How Does Lupus Affect the Heart?

Systemic Lupus Erythematosus (SLE) is a chronic autoimmune disease characterized by the immune system mistakenly attacking its own healthy tissues. This systemic attack generates chronic inflammation that can affect nearly any organ, and the heart is a frequent target. Cardiac involvement is common in SLE patients, and cardiovascular disease has become a leading cause of illness and death. Understanding how this inflammation manifests in the heart’s structure—from its outer sac to its valves and blood vessels—is important for early detection and effective management.

Damage to the Heart Sac and Muscle

The most frequent cardiac manifestation of lupus is pericarditis, which is the inflammation of the pericardium, the thin, fluid-filled sac surrounding the heart. This condition affects an estimated 20% to 40% of SLE patients and often presents with a distinctive sharp chest pain. The pain typically worsens when lying flat or taking a deep breath and may be relieved by leaning forward.

Inflammation can cause an excessive buildup of fluid within the sac, known as a pericardial effusion. If this fluid accumulates rapidly or in large amounts, it can put pressure on the heart, restricting its ability to fill with blood (cardiac tamponade). Treatment for pericarditis usually involves anti-inflammatory medications to reduce the swelling and manage the symptoms.

A less common but more severe complication is myocarditis, which involves inflammation of the myocardium, or the heart muscle itself. This inflammation can weaken the heart’s ability to pump effectively, potentially leading to heart failure or disturbances in heart rhythm. Damage to the muscle tissue can be permanent, requiring prompt diagnosis and intensive immunosuppressive treatment.

Valve and Inner Lining Inflammation

Lupus can also directly target the endocardium, the delicate inner lining of the heart, and the heart valves. The unique form of valve disease associated with SLE is known as Libman-Sacks endocarditis, also called nonbacterial thrombotic endocarditis. This condition is characterized by the growth of sterile, wart-like deposits, or vegetations, on the heart valves.

These growths are composed of immune complexes, fibrin, and blood platelets, developing in the absence of a bacterial infection. The vegetations most frequently appear on the left-sided valves, particularly the mitral valve and the aortic valve. While often clinically silent, these deposits can cause the valve leaflets to thicken, leading to dysfunction such as regurgitation (leaking) or, less often, stenosis (narrowing).

A significant risk associated with Libman-Sacks endocarditis is the potential for these vegetations to dislodge and travel through the bloodstream. These fragments, acting as emboli, can cause blockages in other organs, most notably leading to stroke if they travel to the brain. The presence of antiphospholipid antibodies, often found in SLE patients, is strongly associated with the development of these vegetations and the increased stroke risk.

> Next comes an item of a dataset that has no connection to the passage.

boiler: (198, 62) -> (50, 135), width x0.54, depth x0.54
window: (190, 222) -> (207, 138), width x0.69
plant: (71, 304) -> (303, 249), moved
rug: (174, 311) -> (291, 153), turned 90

Accelerated Vascular Disease

The most life-threatening cardiac complication for patients with lupus is the accelerated development of atherosclerosis, the hardening and narrowing of the arteries. This is the underlying cause of coronary artery disease (CAD), heart attacks, and stroke, and it is the leading cause of death in SLE survivors. Unlike the general population, where traditional risk factors primarily drive atherosclerosis, lupus-related inflammation is a major independent factor.

Chronic, systemic inflammation inherent to lupus disrupts the normal function of the endothelium, the inner lining of blood vessels, initiating rapid plaque formation. Lupus-specific factors, including the presence of autoantibodies and ongoing immune system activity, significantly contribute to this vascular damage. This process means that many SLE patients develop significant coronary artery disease at a much younger age than their peers without the condition.

The risk is particularly pronounced in younger women with lupus, who may face a risk of heart attack that is many times higher than that of age-matched women in the general population. This excess risk is not fully accounted for by factors like high blood pressure or high cholesterol alone, highlighting the unique inflammatory mechanism at play. Aggressive management of both lupus disease activity and cardiovascular risk factors is required to mitigate this heightened danger.

Screening and Management of Cardiac Complications

Given the high prevalence of heart involvement, regular cardiac screening is an important component of lupus care, even in patients without obvious symptoms. Diagnostic tools such as electrocardiograms (ECG), echocardiograms, and sometimes cardiac magnetic resonance imaging (MRI) are used to detect early signs of pericardial effusion, valve abnormalities, or changes in heart muscle function. Traditional cardiovascular risk calculators often underestimate the true risk in SLE patients, necessitating a more proactive approach.

The primary strategy for managing lupus-related heart complications is the aggressive control of the underlying systemic inflammation and disease activity. Many of the medications used to treat lupus also offer protection for the heart; for instance, hydroxychloroquine has been shown to reduce cardiovascular risk and improve survival in SLE patients. Beyond treating the lupus itself, physicians must also manage all traditional risk factors with greater intensity, including stringent control of blood pressure and cholesterol levels. This often requires medication and lifestyle modifications to achieve targets that are lower than those set for the general population.